» Work request 1
Can you retype the page text below, about the electronic magnifying glass and storage problems, with every word and mark unchanged?

» Page text
● ● ● ● ● ● ●
A third enhancement was made because scaling a page image down from 300 dpi for display makes small characters unreadable. This is especially true for subscripts and superscripts, or for captions and labels in figures or graphs. Using the rescaling feature causes significant interruption of reading if the user simply wants to determine whether a portion of an equation is x2 or x3. The user must stop reading, select the Enlarge Text menu item, wait for the entire screen to be redrawn using the new scaling factor, and possibly scroll the window to find the text in question. To continue reading, the user must select the Reduce Text menu item to return the image to the original, more navigable scaling factor, and again wait for the screen to be redrawn. If another equation occurs later, the same cumbersome process must be repeated.
To circumvent the excessive effort required to read a few tiny letters at a scaling factor appropriate for the rest of the document, we provided an electronic magnifying glass that lets a user closely examine a small section of the document. To use it, the user clicks on the right mouse button over a section of text and a window pops up displaying an enlarged version of that text. (This enlarged version is actually a segment from the original 300 dpi image.) The user then releases the mouse button and continues reading.
Undoubtedly the biggest problem encountered has been integrating Virginia Techs optical jukebox into their computer system. Virginia Tech is now relying on magnetic disks for storage until the optical system works reliably. Software problems encountered by OCLC have been the common ones expected when working with a large amount of data in a new format. For example, unexpected combinations of fields and system limits were encountered because the Newton database building software was originally designed for smaller documents.
● ● ● ● ● ● ●
» Records shown
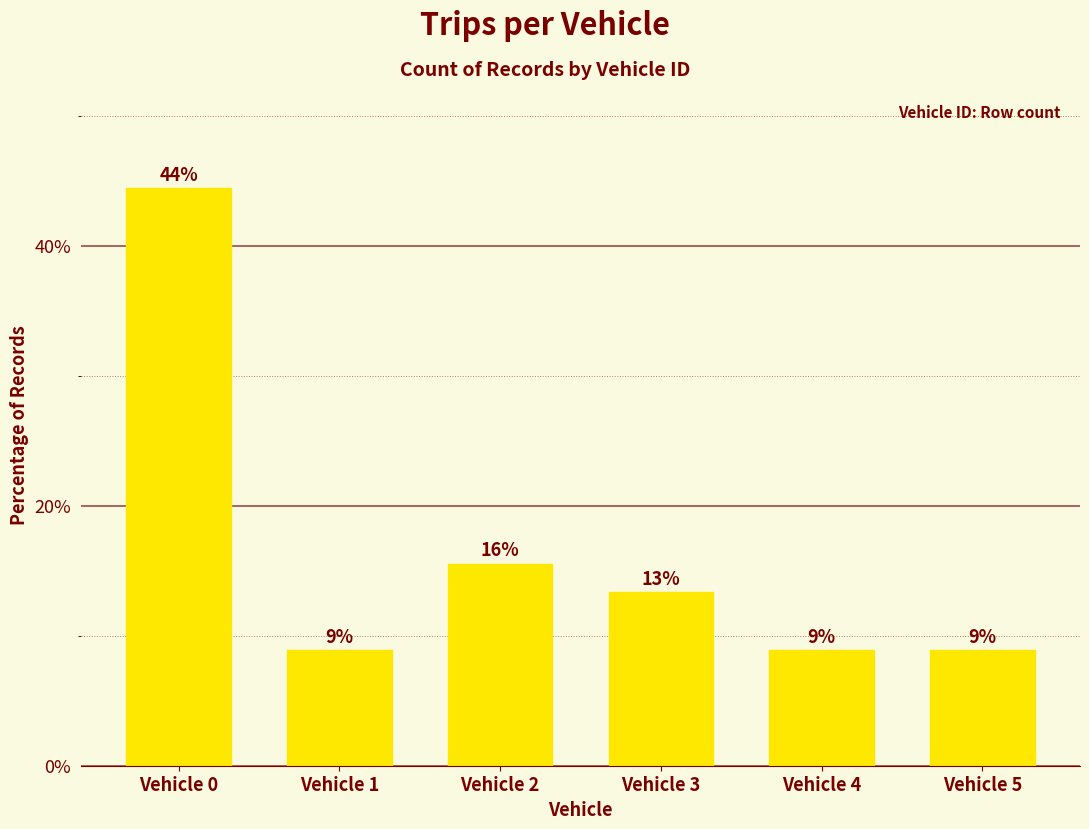

The value at Vehicle 1 is 8.9. True or false?

True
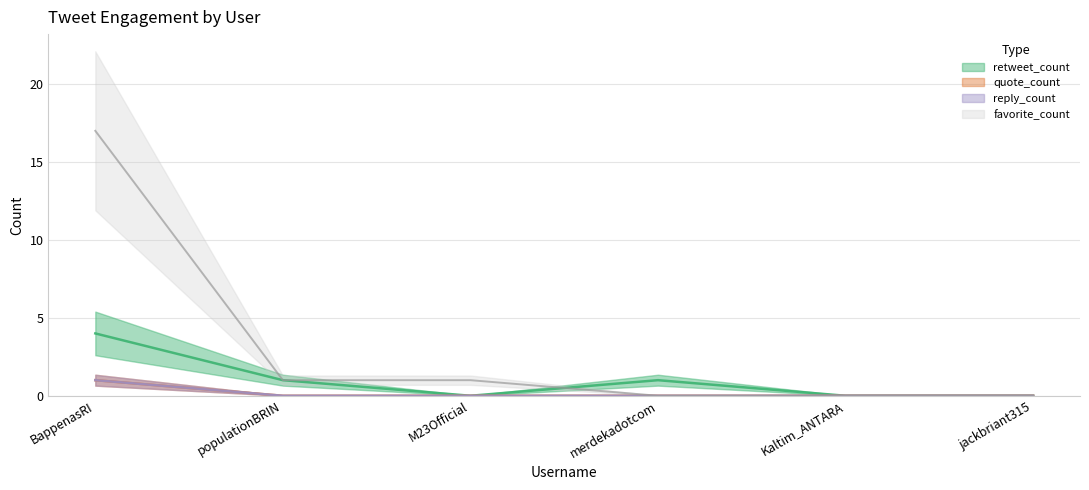

What is the label of the 6th point from the left?

jackbriant315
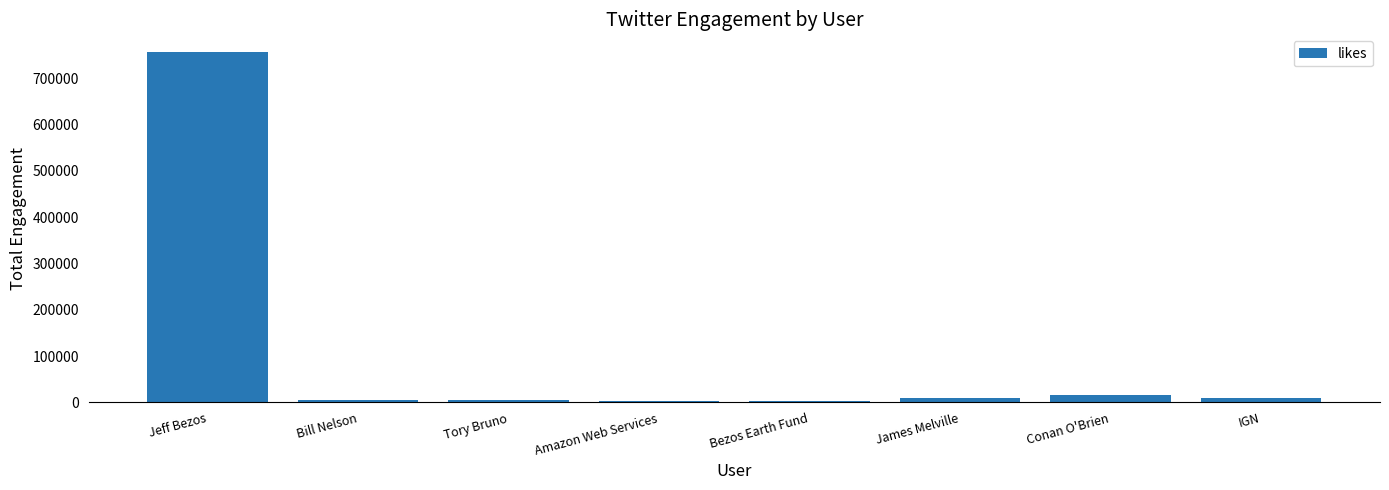

Between Bill Nelson and Jeff Bezos, which is larger?

Jeff Bezos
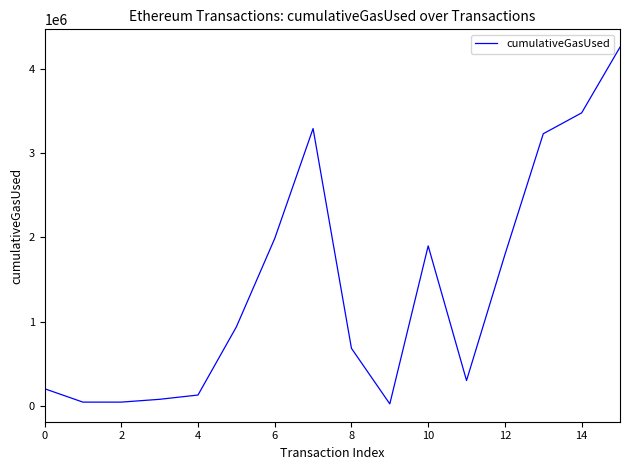

Reading left to right, list all the values displayed in this chart.

203055	43966	43966	77262	127966	935852	1984133	3288856	682074	22966	1897046	300075	1792831	3227147	3474482	4253957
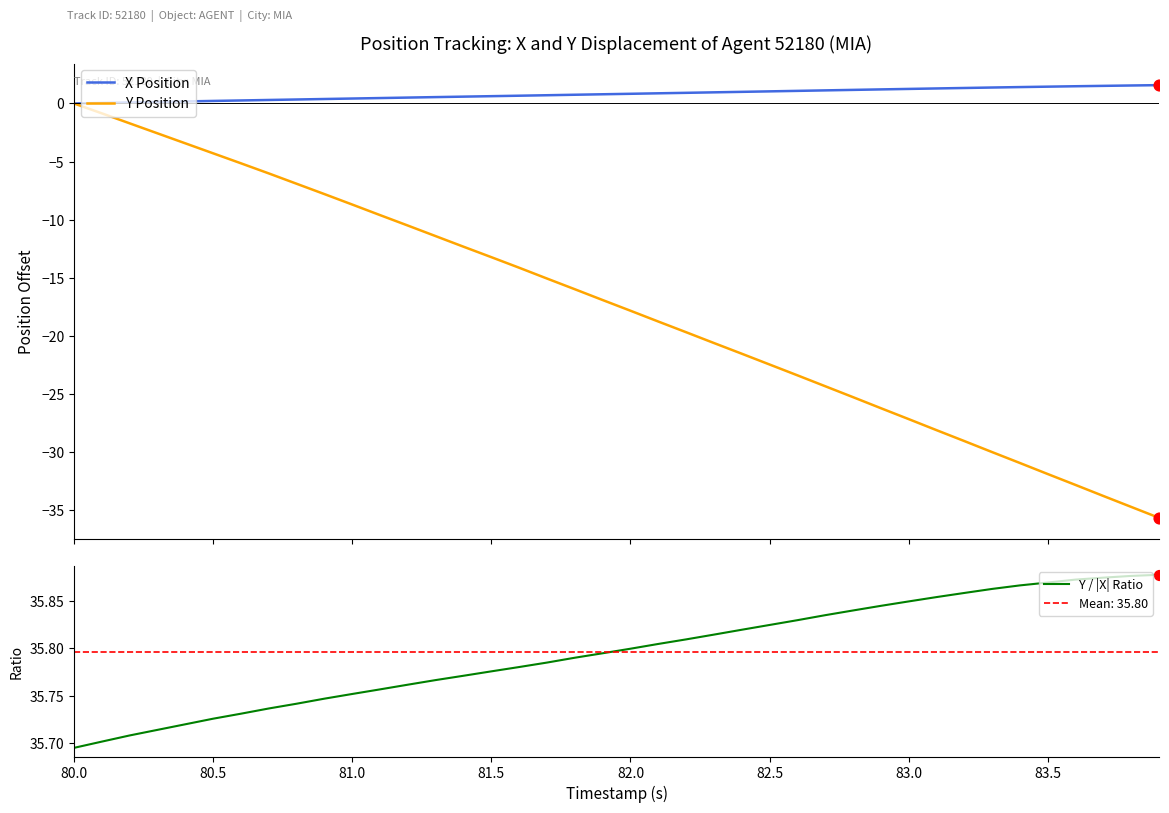

What is the lowest value of the Y Position series?

-35.7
● ● ● ● ● ● ●
» Work request 2
Which lines of the listing above contain the word "Jeff"? Pull out each of those lines and copy it in full.

» Problem solution 1
A third enhancement was made because scaling a page image down from 300 dpi for display makes small characters unreadable. This is especially true for subscripts and superscripts, or for captions and labels in figures or graphs. Using the rescaling feature causes significant interruption of reading if the user simply wants to determine whether a portion of an equation is x2 or x3. The user must stop reading, select the Enlarge Text menu item, wait for the entire screen to be redrawn using the new scaling factor, and possibly scroll the window to find the text in question. To continue reading, the user must select the Reduce Text menu item to return the image to the original, more navigable scaling factor, and again wait for the screen to be redrawn. If another equation occurs later, the same cumbersome process must be repeated.
To circumvent the excessive effort required to read a few tiny letters at a scaling factor appropriate for the rest of the document, we provided an electronic magnifying glass that lets a user closely examine a small section of the document. To use it, the user clicks on the right mouse button over a section of text and a window pops up displaying an enlarged version of that text. (This enlarged version is actually a segment from the original 300 dpi image.) The user then releases the mouse button and continues reading.
Undoubtedly the biggest problem encountered has been integrating Virginia Techs optical jukebox into their computer system. Virginia Tech is now relying on magnetic disks for storage until the optical system works reliably. Software problems encountered by OCLC have been the common ones expected when working with a large amount of data in a new format. For example, unexpected combinations of fields and system limits were encountered because the Newton database building software was originally designed for smaller documents.

» Problem solution 2
Between Bill Nelson and Jeff Bezos, which is larger?
Jeff Bezos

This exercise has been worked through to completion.